INSTRUCTION:
Please write out the source text of every one of the entries below, line for line and without changing a character, and leave the pictures out of your answer.
━━━ GIVEN RECORDS
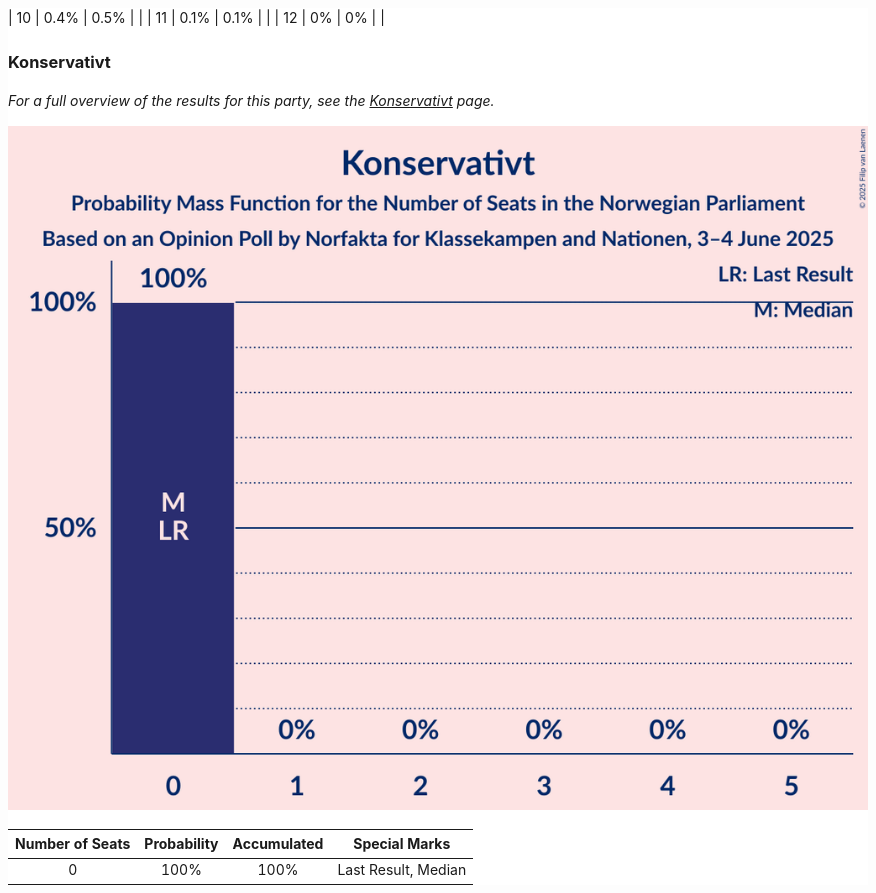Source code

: | 10 | 0.4% | 0.5% |  |
| 11 | 0.1% | 0.1% |  |
| 12 | 0% | 0% |  |

### Konservativt

*For a full overview of the results for this party, see the [Konservativt](party-konservativt.html) page.*

![Graph with seats probability mass function not yet produced](2025-06-04-Norfakta-seats-pmf-konservativt.png "Seats Probability Mass Function")

| Number of Seats | Probability | Accumulated | Special Marks |
|:---------------:|:-----------:|:-----------:|:-------------:|
| 0 | 100% | 100% | Last Result, Median |
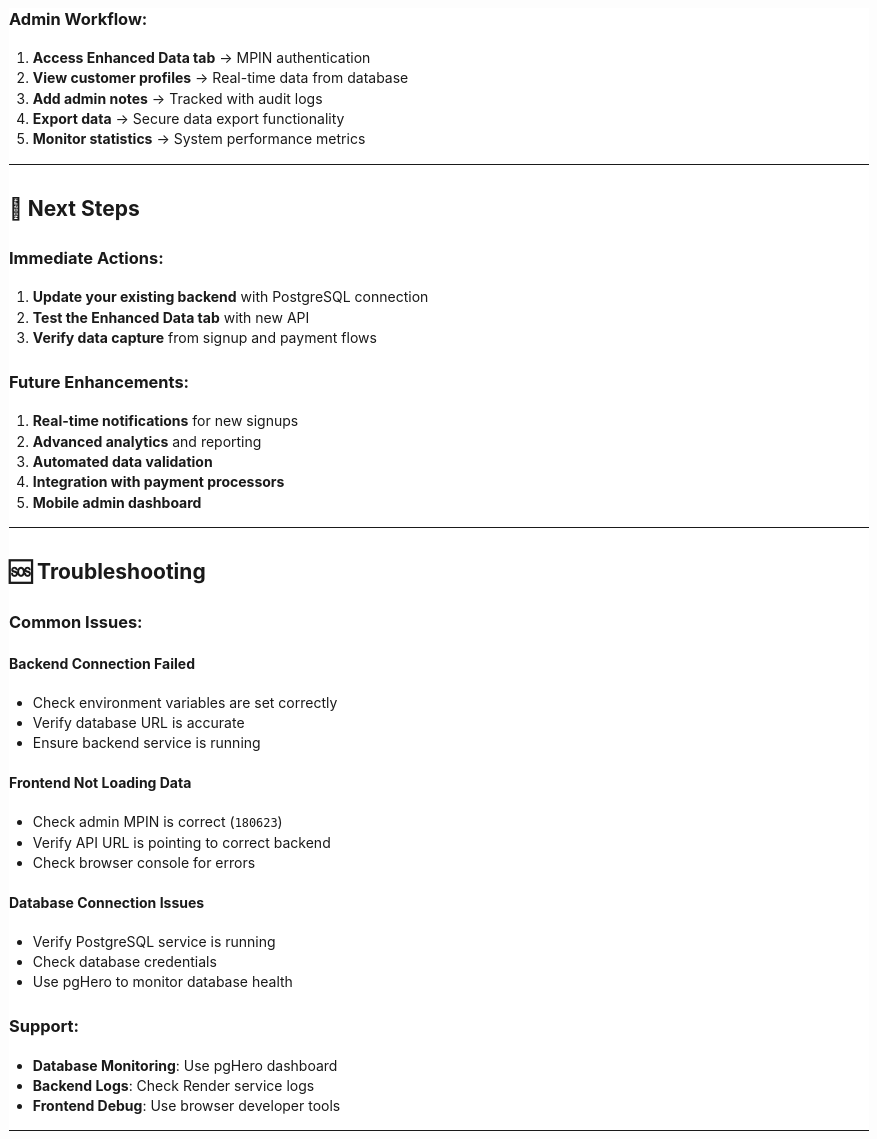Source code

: ### **Admin Workflow:**
1. **Access Enhanced Data tab** → MPIN authentication
2. **View customer profiles** → Real-time data from database
3. **Add admin notes** → Tracked with audit logs
4. **Export data** → Secure data export functionality
5. **Monitor statistics** → System performance metrics

---

## 🎯 **Next Steps**

### **Immediate Actions:**
1. **Update your existing backend** with PostgreSQL connection
2. **Test the Enhanced Data tab** with new API
3. **Verify data capture** from signup and payment flows

### **Future Enhancements:**
1. **Real-time notifications** for new signups
2. **Advanced analytics** and reporting
3. **Automated data validation**
4. **Integration with payment processors**
5. **Mobile admin dashboard**

---

## 🆘 **Troubleshooting**

### **Common Issues:**

#### **Backend Connection Failed**
- Check environment variables are set correctly
- Verify database URL is accurate
- Ensure backend service is running

#### **Frontend Not Loading Data**
- Check admin MPIN is correct (`180623`)
- Verify API URL is pointing to correct backend
- Check browser console for errors

#### **Database Connection Issues**
- Verify PostgreSQL service is running
- Check database credentials
- Use pgHero to monitor database health

### **Support:**
- **Database Monitoring**: Use pgHero dashboard
- **Backend Logs**: Check Render service logs
- **Frontend Debug**: Use browser developer tools

---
━━━━━━
SOLUTION TO THIS EXERCISE:
Source code

: | 10 | 0.4% | 0.5% |  |
| 11 | 0.1% | 0.1% |  |
| 12 | 0% | 0% |  |

### Konservativt

*For a full overview of the results for this party, see the [Konservativt](party-konservativt.html) page.*

![Graph with seats probability mass function not yet produced](2025-06-04-Norfakta-seats-pmf-konservativt.png "Seats Probability Mass Function")

| Number of Seats | Probability | Accumulated | Special Marks |
|:---------------:|:-----------:|:-----------:|:-------------:|
| 0 | 100% | 100% | Last Result, Median |
Source code

: ### **Admin Workflow:**
1. **Access Enhanced Data tab** → MPIN authentication
2. **View customer profiles** → Real-time data from database
3. **Add admin notes** → Tracked with audit logs
4. **Export data** → Secure data export functionality
5. **Monitor statistics** → System performance metrics

---

## 🎯 **Next Steps**

### **Immediate Actions:**
1. **Update your existing backend** with PostgreSQL connection
2. **Test the Enhanced Data tab** with new API
3. **Verify data capture** from signup and payment flows

### **Future Enhancements:**
1. **Real-time notifications** for new signups
2. **Advanced analytics** and reporting
3. **Automated data validation**
4. **Integration with payment processors**
5. **Mobile admin dashboard**

---

## 🆘 **Troubleshooting**

### **Common Issues:**

#### **Backend Connection Failed**
- Check environment variables are set correctly
- Verify database URL is accurate
- Ensure backend service is running

#### **Frontend Not Loading Data**
- Check admin MPIN is correct (`180623`)
- Verify API URL is pointing to correct backend
- Check browser console for errors

#### **Database Connection Issues**
- Verify PostgreSQL service is running
- Check database credentials
- Use pgHero to monitor database health

### **Support:**
- **Database Monitoring**: Use pgHero dashboard
- **Backend Logs**: Check Render service logs
- **Frontend Debug**: Use browser developer tools

---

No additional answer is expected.